• [Required action 1]: In the forum thread about dogs and rabbits, what does Blanketback say the rabbits did to the apple trees?

• [Text under study]:
I don't know if there was any noise, because I was making lots of noise myself. Between the snow and the cursing, lol. Geez, I've shoveled twice again today. Make it stop!!!

ETA: I just remembered I gave my pup hamburger on the weekend! Argh, it's true!!! He's tasted blood!!!!


----------



## Saphire (Apr 1, 2005)

My last GSD caught and ate a bunny in our yard. Like many other posters, I heard nothing but he was too quiet. Yard looked like a huge blood bath, all that was left was the ears and toenails. My vet was not worried as at that time I was giving Heartguard which had wormers in it.


----------



## SuperG (May 11, 2013)

A raw supplier in my general area sells rabbit...and one choice is ground rabbit head...so I guess they might enjoy it.

Doggiedad's comment about hearing it is most certainly my experience....first time my pooch caught a rabbit, I thought a baby was being killed...it was crazy loud and amazing a little wabbit can make such sounds. I do know they use a rabbit in distress sound to call in coyotes. If you have never heard a rabbit making this sound, you will be blown away the first time you do.

I used to have a plague of rabbits in my fenced in backyard years ago, they'd eat everything pretty much. Then a new sheriff showed up....no more rabbits.


SuperG


----------



## Blanketback (Apr 27, 2012)

I'm not very happy with the rabbits right now. They've girdled our apples trees and one was just starting to bear fruit last year. Very very unhappy. I guess it's all this stinking snow, since they've left them alone for the past 2 winters. Boooo. 

I know if the rabbit put up a fight there'd be lots of noise. But I've also seen a dog kill a cat, and that was instantaneous. Just a quick catch, with a quick snap, and it was over in a second. This is bugging me, lol. If only it wasn't dark out and I could have seen the tracks!


----------



## selzer (May 7, 2005)

Blanketback said:


> I'm not very happy with the rabbits right now. They've girdled our apples trees and one was just starting to bear fruit last year. Very very unhappy. I guess it's all this stinking snow, since they've left them alone for the past 2 winters. Boooo.
> 
> I know if the rabbit put up a fight there'd be lots of noise. But I've also seen a dog kill a cat, and that was instantaneous. Just a quick catch, with a quick snap, and it was over in a second. This is bugging me, lol. If only it wasn't dark out and I could have seen the tracks!


Ah you can give the head to the dog, and make a stew out of the rest of it. Wabbit stew is delicious. Just saying, time to make Cujo get out there and earn his keep.


----------



## Chicagocanine (Aug 7, 2008)

David Taggart said:


> But I don't think that it was your dog, because you would hear him barking prior to killing. He, without any experience, would only injure the rabbit.


Why would a dog bark before killing a rabbit? My GSD liked to stalk/chase rabbits sometimes and I never once heard her bark at one. She either would stop dead in her tracks and quietly and verrry slowly start to advance on it, or if the rabbit was already alerted and running she would run after it. No barking at all. I always joked she liked the rabbits so much because she was on a rabbit-based diet (due to allergies) LOL.

(Camera pose estimation data)
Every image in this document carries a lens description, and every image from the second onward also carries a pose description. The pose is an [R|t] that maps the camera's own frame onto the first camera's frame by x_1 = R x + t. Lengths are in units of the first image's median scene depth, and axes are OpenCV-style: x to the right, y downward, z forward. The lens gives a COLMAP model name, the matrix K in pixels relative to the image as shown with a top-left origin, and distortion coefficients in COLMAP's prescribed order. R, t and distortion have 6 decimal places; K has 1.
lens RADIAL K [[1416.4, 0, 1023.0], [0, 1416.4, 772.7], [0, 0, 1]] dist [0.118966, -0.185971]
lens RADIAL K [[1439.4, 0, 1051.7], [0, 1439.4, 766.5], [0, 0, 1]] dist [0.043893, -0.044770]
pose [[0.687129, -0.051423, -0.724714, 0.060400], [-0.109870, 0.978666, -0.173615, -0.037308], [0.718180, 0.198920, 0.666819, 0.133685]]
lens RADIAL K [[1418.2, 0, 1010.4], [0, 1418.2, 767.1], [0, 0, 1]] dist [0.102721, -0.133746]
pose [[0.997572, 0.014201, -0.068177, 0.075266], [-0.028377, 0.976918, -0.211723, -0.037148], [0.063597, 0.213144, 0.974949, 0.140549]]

• [Required action 2]: Copy out the entries from their first line through the line containing "dist [0.118966, -0.185971]".

• [Exercise response 1]: They girdled them.

• [Exercise response 2]:
Every image in this document carries a lens description, and every image from the second onward also carries a pose description. The pose is an [R|t] that maps the camera's own frame onto the first camera's frame by x_1 = R x + t. Lengths are in units of the first image's median scene depth, and axes are OpenCV-style: x to the right, y downward, z forward. The lens gives a COLMAP model name, the matrix K in pixels relative to the image as shown with a top-left origin, and distortion coefficients in COLMAP's prescribed order. R, t and distortion have 6 decimal places; K has 1.
lens RADIAL K [[1416.4, 0, 1023.0], [0, 1416.4, 772.7], [0, 0, 1]] dist [0.118966, -0.185971]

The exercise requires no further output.